Editorials, Opinion

Are ‘bad apples’ too hard to get rid of?

The Department of Homeland Security, at Gov. Jim Justice’s request, launched multiple investigations into incidents involving state police after two anonymous letters were sent several months ago to the Justice administration and several lawmakers. The allegations go back years, ranging from financial fraud and misuse of funds, to stealing an unattended envelope full of money from a casino, to videotaping female officers in a state police locker room. 

As investigations continue, Justice has promised transparency. That is a promise that he, his administration and the state police interim superintendent, Jack Chambers, must keep. We understand and respect that certain aspects must be kept private to ensure the investigation’s integrity. However, the more opaque an investigation is, the more it invites speculation and mistrust. 

Everyone is entitled to due process — a fair and thorough inquiry into any accusation of wrongdoing. But it seems there are so many protections in place for law enforcement, and so many hoops to jump through just to punish legitimate bad behavior, that questionable incidents get swept under the rug and “bad apples” are nearly impossible to get rid of. 

Former superintendent Jan Cahill recently said he couldn’t have fired anyone even if he wanted to. As Cahill said, “It doesn’t matter how egregious an act a person does right in front of us. All we could do is put someone on administrative leave, perhaps without pay, do an investigation and then I could say this person’s terminated — and then they still have 10 days to review the actions against them.”  

He was referring to the 2021 case in which an off-duty trooper picked up an unattended envelope filled with more than $750 in cash — and was caught doing so by the casino’s security cameras. Paperwork showed a fellow trooper failed to refer the case to any higher authority for further investigation. The trooper accused of the theft was permitted to retire. It’s unclear what happened to the trooper who filed the report. 
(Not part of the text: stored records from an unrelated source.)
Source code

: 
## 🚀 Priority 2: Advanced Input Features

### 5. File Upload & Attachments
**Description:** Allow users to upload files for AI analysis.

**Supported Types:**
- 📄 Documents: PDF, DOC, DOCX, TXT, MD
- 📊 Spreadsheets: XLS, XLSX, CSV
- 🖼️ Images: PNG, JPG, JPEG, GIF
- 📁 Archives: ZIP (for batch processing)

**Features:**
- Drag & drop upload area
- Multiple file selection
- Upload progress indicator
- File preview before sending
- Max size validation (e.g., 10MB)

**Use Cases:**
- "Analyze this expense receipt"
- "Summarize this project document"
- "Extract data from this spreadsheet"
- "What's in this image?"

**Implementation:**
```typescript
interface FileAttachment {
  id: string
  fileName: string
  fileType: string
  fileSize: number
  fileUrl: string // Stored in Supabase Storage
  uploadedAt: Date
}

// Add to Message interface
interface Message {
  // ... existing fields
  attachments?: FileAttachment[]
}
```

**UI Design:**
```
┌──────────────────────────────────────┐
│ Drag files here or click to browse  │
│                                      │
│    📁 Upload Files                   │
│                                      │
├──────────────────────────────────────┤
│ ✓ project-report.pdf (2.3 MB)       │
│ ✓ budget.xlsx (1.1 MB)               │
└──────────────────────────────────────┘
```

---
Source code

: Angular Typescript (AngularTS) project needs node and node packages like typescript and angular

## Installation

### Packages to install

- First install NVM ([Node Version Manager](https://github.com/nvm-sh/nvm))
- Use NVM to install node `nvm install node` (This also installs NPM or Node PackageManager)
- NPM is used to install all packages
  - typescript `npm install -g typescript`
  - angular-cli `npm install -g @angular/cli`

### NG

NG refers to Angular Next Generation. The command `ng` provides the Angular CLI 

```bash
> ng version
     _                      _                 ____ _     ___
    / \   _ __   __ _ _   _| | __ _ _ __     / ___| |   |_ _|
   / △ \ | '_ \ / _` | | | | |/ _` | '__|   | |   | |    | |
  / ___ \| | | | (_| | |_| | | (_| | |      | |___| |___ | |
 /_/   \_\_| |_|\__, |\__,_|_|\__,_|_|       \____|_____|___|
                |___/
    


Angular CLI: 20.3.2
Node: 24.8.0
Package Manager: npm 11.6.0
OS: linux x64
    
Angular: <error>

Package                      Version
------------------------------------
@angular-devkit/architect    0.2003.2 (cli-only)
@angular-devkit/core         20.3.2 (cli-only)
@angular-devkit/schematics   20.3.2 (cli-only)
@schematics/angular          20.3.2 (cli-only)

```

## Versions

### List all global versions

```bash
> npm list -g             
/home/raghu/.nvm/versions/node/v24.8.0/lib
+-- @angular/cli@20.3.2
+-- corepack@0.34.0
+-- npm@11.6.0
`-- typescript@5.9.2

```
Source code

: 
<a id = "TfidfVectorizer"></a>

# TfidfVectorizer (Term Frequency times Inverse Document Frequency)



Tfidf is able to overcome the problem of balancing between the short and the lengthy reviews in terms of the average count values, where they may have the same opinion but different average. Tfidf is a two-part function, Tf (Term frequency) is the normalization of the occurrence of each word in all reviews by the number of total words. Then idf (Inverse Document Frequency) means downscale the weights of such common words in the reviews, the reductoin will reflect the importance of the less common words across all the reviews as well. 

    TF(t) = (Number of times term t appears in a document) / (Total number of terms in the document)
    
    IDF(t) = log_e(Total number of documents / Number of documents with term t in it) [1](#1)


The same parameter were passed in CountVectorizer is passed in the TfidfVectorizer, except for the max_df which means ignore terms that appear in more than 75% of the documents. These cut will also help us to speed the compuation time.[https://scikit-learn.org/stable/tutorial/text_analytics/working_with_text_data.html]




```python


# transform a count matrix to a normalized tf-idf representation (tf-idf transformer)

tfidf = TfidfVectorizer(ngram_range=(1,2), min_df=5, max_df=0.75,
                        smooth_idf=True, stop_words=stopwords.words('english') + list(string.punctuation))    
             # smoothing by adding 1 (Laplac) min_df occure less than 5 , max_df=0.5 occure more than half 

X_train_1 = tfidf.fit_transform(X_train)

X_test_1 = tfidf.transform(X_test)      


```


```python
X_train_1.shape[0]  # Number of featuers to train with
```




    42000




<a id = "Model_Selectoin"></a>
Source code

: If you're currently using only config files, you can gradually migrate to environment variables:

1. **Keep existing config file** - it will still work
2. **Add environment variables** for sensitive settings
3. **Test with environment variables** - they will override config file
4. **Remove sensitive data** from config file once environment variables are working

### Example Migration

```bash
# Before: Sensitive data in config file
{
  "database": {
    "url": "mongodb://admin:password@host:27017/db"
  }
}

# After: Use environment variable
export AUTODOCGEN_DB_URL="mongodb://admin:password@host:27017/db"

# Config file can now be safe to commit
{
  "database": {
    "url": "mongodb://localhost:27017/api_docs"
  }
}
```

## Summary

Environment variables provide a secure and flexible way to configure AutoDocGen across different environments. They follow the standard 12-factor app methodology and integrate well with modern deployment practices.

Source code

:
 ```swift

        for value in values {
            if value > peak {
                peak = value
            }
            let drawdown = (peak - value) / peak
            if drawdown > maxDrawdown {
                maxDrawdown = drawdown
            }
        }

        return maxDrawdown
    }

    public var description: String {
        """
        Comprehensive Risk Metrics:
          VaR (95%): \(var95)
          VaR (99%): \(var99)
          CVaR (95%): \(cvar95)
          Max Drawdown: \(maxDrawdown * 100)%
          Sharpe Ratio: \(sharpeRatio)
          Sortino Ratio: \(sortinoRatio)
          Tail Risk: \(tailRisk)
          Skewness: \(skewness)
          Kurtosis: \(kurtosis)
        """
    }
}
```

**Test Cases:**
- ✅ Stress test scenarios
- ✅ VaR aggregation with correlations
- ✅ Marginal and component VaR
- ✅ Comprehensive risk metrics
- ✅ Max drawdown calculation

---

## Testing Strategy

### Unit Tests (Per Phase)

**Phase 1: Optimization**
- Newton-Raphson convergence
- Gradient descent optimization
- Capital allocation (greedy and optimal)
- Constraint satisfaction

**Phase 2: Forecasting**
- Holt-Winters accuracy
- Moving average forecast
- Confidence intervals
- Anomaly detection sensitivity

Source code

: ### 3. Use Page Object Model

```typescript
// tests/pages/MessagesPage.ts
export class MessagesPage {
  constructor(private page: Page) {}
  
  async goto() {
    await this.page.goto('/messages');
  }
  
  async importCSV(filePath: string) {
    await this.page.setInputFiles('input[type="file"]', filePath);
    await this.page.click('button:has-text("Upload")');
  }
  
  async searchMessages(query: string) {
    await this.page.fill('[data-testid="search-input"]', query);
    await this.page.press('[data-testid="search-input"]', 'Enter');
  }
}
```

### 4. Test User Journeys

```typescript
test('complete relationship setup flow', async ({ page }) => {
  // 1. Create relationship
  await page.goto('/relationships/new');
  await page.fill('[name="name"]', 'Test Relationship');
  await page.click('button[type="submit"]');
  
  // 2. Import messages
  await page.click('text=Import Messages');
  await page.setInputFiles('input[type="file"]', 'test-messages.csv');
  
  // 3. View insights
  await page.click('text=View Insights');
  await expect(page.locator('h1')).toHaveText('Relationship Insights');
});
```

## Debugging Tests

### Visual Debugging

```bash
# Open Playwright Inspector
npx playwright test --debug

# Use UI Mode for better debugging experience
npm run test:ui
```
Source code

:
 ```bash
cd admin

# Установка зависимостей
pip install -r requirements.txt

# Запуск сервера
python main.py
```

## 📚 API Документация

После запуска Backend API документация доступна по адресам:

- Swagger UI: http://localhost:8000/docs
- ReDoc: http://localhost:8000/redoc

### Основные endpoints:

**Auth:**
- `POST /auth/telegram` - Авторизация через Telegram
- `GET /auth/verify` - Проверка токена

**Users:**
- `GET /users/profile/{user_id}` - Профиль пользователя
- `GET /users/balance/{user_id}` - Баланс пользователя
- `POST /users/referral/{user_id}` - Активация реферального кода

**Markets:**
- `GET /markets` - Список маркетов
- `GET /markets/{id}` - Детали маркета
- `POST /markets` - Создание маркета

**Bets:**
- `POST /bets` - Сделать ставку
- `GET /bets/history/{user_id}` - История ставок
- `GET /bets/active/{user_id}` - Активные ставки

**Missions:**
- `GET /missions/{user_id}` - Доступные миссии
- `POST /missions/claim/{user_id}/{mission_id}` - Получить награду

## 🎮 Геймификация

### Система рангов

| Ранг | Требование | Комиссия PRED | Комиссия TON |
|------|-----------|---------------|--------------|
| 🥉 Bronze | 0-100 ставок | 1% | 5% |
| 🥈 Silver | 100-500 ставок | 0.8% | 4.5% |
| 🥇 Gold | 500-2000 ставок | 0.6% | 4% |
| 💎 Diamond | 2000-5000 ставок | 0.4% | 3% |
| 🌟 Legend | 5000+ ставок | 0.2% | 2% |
The recordings of a state police women’s locker room are believed to have been made in 2015 by a now-deceased trooper; more recently, several officers found a thumb drive with the videos and destroyed it. Cahill said he wasn’t aware of the videos or the thumb drive’s destruction until 2020. Still, that means he knew about them for at least two years before Justice ordered DHS to investigate the anonymous letters’ claims. It seems the case was permitted to die with the alleged perpetrator, without ever notifying the victims. It’s unclear if any action was taken against the officers who destroyed the thumb drive. 

Closer to home, the civil service hearings involving former Westover police officer Aaron Dalton suggests police are not always held to the same standards under the law as the public. At best, Dalton was permitted to remain on the force for years despite multiple complaints against him, including not one, but two credible excessive force complaints that Westover ultimately settled. In addition, his fellow officers claim he had a pattern of abusive behavior. At worst — as Dalton’s defense suggests — the overall culture in Westover PD was so toxic that rampant sexual harassment, verbal abuse — including racial slurs — and straight-up bullying thrived with few consequences for any officer involved. 

Perhaps that is the problem: There are so many protections for officers built into the system that the handful of bad apples feel certain they can behave badly with virtually no consequences. 

The full saying is “a few bad apples spoil the bunch.” Even if a handful of bad officers don’t spoil the whole department, a few bad officers can ruin the public’s perception of a whole department. Insiders may know who the good ones and the bad ones are but, in the absence of transparency, the public doesn’t. Despite general support for law enforcement, such uncertainty can poison a community’s relationship with its local police.